“If anybody needs a thrashing it is you, for trying to run down Cora Runnell,” said Joe. “It was a mean piece of business, and you know it as well as we do.”

“You shut up, Joe Westmore!” Marcy picked up a hammer with which he had been driving one of the blocks of the sail. “Say another word, and I’ll crack you with this!” He advanced so threateningly that Joe fell back a few steps. As he did this, a form appeared on the lake shore, and an instant later Dan Marcy felt himself caught by the collar and hurled flat on his back.

“I reckon as how this is my quarrel,” came in the high-pitched voice of Joel Runnell. “I’ve been looking for you for the past hour, Dan Marcy. I’ll teach you to run down my girl. If it hadn’t a-been for Joe Westmore she might have been killed.”

“Let go!” roared Marcy, and scrambled to his feet, red with rage. He rushed at the old hunter with the hammer raised as if to strike, but before he could land a blow, Joe caught hold of the tool and wrenched it from his grasp.

“Give me that hammer! Do you hear? I want that hammer!” went on the bully. Then he found himself on his back a second time, with his nose bleeding profusely from a blow Joel Runnell had delivered.

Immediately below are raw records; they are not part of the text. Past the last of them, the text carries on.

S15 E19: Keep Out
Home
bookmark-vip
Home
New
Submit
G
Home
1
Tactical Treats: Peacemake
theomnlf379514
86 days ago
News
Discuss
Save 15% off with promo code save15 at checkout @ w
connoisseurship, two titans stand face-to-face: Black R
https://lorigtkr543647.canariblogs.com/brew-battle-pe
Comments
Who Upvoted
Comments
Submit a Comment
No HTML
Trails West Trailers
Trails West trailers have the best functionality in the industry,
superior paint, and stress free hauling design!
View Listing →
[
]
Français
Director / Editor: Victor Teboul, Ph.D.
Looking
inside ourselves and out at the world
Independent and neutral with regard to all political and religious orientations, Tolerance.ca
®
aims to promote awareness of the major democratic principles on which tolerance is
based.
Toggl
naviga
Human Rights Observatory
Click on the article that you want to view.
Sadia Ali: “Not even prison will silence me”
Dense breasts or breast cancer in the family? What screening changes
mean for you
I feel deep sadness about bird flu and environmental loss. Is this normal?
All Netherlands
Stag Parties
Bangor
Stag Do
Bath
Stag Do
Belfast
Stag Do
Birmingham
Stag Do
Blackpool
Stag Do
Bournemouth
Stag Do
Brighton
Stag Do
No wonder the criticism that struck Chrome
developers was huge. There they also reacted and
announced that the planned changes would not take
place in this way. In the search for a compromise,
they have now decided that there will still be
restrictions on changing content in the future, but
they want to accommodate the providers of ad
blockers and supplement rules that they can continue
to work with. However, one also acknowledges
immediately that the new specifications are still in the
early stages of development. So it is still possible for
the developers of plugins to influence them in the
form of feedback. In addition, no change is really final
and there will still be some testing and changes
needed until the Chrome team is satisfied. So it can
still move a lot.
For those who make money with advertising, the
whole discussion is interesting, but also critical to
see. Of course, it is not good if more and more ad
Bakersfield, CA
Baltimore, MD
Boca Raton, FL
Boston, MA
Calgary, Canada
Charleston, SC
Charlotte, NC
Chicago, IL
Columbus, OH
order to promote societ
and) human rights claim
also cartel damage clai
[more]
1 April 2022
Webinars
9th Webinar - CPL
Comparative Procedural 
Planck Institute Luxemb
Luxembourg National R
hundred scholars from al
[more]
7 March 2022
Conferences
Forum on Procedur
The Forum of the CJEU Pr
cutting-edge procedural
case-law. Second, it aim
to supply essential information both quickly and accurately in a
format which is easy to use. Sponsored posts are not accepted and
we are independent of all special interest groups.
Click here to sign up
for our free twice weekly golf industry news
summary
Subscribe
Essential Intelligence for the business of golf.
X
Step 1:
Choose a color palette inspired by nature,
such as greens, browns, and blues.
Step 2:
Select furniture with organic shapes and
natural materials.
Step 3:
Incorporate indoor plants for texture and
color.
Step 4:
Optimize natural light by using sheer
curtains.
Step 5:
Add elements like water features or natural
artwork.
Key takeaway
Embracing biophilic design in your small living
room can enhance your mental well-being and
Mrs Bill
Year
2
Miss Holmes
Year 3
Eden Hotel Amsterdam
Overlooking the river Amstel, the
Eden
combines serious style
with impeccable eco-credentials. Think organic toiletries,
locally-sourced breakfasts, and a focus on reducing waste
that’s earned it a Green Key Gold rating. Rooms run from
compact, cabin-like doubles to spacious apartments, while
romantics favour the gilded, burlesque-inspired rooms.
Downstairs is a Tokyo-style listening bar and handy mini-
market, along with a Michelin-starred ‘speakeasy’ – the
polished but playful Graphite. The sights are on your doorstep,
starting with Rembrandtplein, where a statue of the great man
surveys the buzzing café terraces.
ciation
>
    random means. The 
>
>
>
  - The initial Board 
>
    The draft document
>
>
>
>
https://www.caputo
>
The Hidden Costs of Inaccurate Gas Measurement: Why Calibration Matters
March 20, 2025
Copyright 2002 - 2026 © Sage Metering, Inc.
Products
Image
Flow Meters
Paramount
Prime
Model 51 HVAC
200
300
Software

“Have you had enough?” demanded the old hunter, wrathfully. “Have you? If not, I’ll give you some more in double-quick order.”

“Don’t—don’t hit me again,” gasped Dan Marcy. All his courage seemed to desert him. “It ain’t fair to fight four to one, nohow!”

“I can take care of you alone,” retorted Joel Runnell, quickly. “I asked you if you had had enough. Come, what do you say?” And the old hunter held up his clinched fists.

“I—I don’t want to fight.”

“That means that you back down. All right. After this you let my girl alone—and let these lads alone, too. If you don’t, you’ll hear from me in a way you won’t like.”